Cuando este drama dé la cara, el protagonismo pasará a la casa misma. Por ella desfilará primero la Gestapo (que, atraída por la estética ‘objetiva’ del edificio, lo convierte en un laboratorio donde se miden, con intenciones eugenésicas, cuerpos humanos) y, al terminar la guerra, las nuevas autoridades prosoviéticas (que la usan como un gimnasio y un centro de rehabilitación infantil). Las peripecias de la casa sugieren así las conmociones políticas de la época y sirven de contrapunto a las que sufren sus sucesivos habitantes.

■ **TAREA POR REALIZAR**: Copia íntegramente el fragmento sobre la casa, sin cambiar nada.

■ **INFORMACIÓN PROPORCIONADA**:
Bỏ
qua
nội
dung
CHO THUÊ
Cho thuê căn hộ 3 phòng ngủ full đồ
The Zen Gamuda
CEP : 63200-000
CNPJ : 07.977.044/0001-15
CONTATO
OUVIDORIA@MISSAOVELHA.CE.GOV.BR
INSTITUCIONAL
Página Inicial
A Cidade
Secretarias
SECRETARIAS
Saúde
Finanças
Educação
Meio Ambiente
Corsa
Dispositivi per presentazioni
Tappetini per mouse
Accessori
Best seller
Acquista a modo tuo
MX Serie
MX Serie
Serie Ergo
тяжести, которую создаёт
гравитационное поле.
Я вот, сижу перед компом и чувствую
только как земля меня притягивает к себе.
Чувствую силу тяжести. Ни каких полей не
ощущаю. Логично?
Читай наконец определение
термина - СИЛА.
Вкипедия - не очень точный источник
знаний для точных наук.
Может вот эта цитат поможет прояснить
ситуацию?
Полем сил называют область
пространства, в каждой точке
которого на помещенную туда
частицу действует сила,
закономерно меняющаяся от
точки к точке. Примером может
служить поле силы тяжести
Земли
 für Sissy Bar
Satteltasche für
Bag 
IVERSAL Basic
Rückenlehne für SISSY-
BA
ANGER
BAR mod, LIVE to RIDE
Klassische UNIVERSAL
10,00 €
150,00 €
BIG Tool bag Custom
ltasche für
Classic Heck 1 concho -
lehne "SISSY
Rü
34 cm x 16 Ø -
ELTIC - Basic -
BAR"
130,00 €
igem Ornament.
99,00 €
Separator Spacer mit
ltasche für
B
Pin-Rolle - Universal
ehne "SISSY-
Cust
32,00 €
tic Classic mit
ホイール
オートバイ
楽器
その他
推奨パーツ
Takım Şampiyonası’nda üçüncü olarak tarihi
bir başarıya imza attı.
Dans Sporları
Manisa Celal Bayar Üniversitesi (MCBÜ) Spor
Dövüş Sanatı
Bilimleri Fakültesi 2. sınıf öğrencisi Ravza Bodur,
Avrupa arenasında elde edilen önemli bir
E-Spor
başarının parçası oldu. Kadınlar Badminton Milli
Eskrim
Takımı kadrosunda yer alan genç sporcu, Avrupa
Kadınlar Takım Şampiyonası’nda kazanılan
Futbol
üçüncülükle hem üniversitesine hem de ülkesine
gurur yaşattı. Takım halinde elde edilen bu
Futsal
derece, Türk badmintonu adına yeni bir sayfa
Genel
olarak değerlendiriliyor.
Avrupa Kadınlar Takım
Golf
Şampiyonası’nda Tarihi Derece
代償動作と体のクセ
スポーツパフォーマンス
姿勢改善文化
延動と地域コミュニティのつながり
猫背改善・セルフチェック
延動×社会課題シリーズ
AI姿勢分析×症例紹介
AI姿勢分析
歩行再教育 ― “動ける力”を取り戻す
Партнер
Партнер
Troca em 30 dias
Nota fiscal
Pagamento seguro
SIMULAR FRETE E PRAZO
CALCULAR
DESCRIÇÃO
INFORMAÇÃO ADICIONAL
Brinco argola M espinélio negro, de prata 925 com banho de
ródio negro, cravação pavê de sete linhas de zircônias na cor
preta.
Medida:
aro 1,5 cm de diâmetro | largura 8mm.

■ **RESPUESTA ESCRITA**:
Cuando este drama dé la cara, el protagonismo pasará a la casa misma. Por ella desfilará primero la Gestapo (que, atraída por la estética ‘objetiva’ del edificio, lo convierte en un laboratorio donde se miden, con intenciones eugenésicas, cuerpos humanos) y, al terminar la guerra, las nuevas autoridades prosoviéticas (que la usan como un gimnasio y un centro de rehabilitación infantil). Las peripecias de la casa sugieren así las conmociones políticas de la época y sirven de contrapunto a las que sufren sus sucesivos habitantes.